In the study, 19 women, most in remission from depression, and 17 healthy controls wore abdominal sweat patches for a day. Variations in marker levels in their sweat correlated strongly with levels in their blood - and also with severity of depression and anxiety symptoms. These changes predispose patients to metabolic syndrome and other inflammatory illnesses, Sternberg said.

In the women with histories of depression, five immune system chemical messengers called cytokines were elevated several-fold, as were three stress-related brain chemicals called neuropeptides. Cytokines regulate neuropeptides and other brain chemicals that control pain, mood and other behaviors altered in depression. A four-fold drop in levels of a neuropeptide called VIP coupled with a rise in an adrenalin-like neuropeptide called NPY signaled a runaway stress response.

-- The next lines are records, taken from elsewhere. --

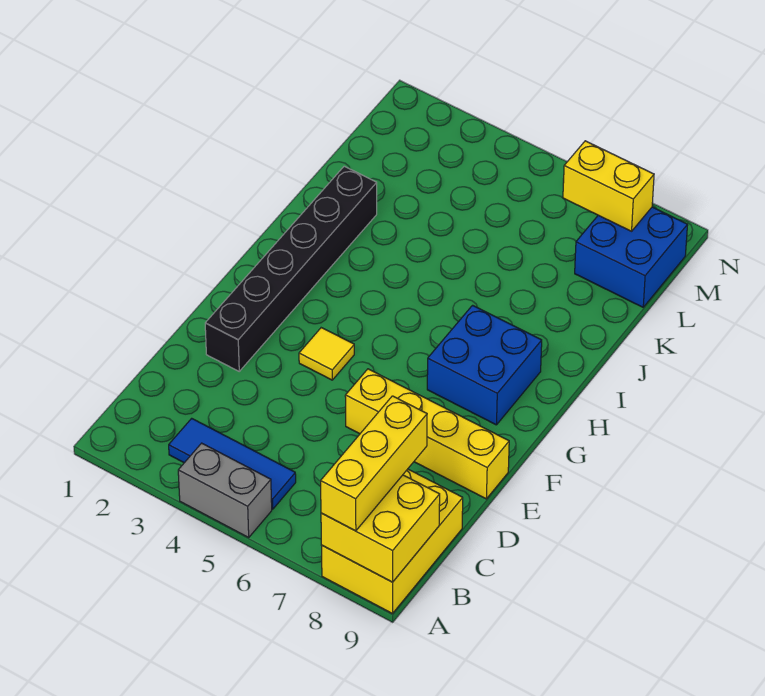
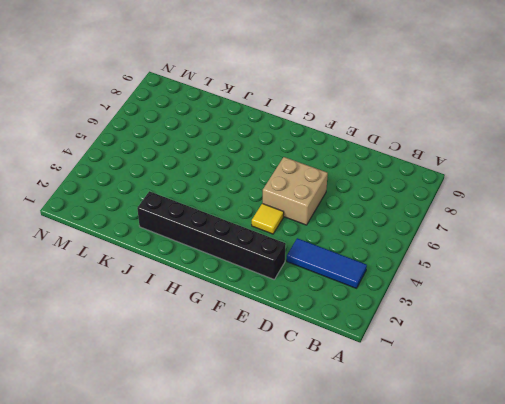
blue 1x3 tile [287,238,367,288] -> blue 1x3 tile turned to [169,418,296,509]
tan 2x2 brick [263,157,328,225] -> yellow 1x4 brick [345,369,509,499]
none -> grey 1x2 brick [178,443,272,537]
none -> yellow 2x3 brick [322,469,463,614]

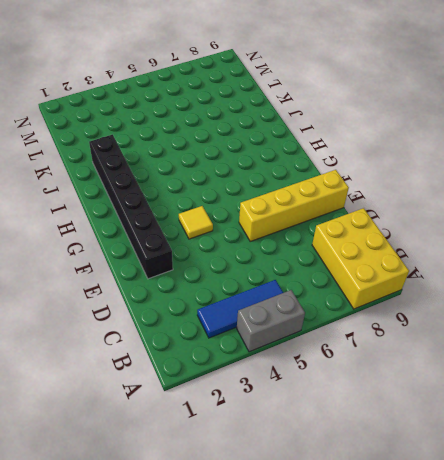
none -> blue 2x2 brick [427,305,542,425]
none -> blue 2x2 brick [575,207,688,307]

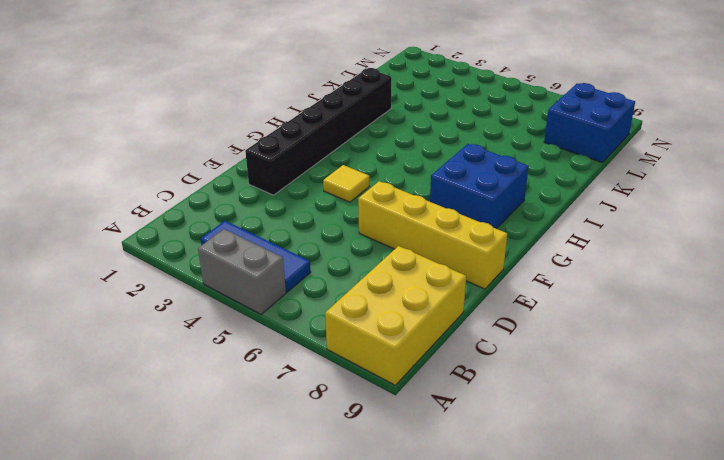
none -> yellow 2x2 brick [321,475,440,582]
none -> yellow 1x2 brick [563,141,654,231]

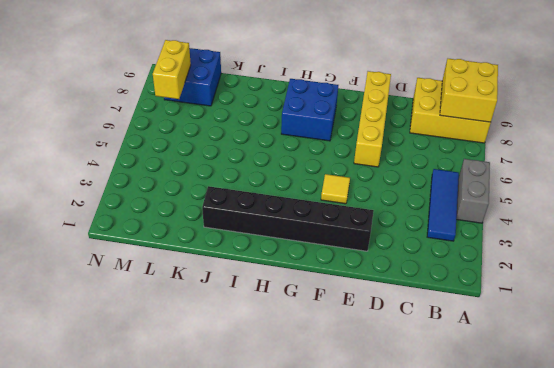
none -> yellow 1x3 brick [321,396,427,531]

Unlike a blood test, which provides a brief snapshot of marker levels at one point in time, the sweat patch test provides a window into these levels over the course of a day. It may also be a more practical way to monitor the patterns in people on-the-go. However, larger studies, with patients both on-and-off antidepressant medications, will be required to confirm the results, and determine whether the method can be applied to other conditions, Sternberg added.

Working with Sternberg on the study were Drs. Giovanni Cizza of the NIH National Institute of Diabetes and Digestive and Kidney Diseases (NIDDK), Terry Phillips of NIBIB, Andrea Marques of NIMH, and other members of the Premenopausal, Osteoporosis Women, Alendronate, Depression (P.O.W.E.R.) Study Group.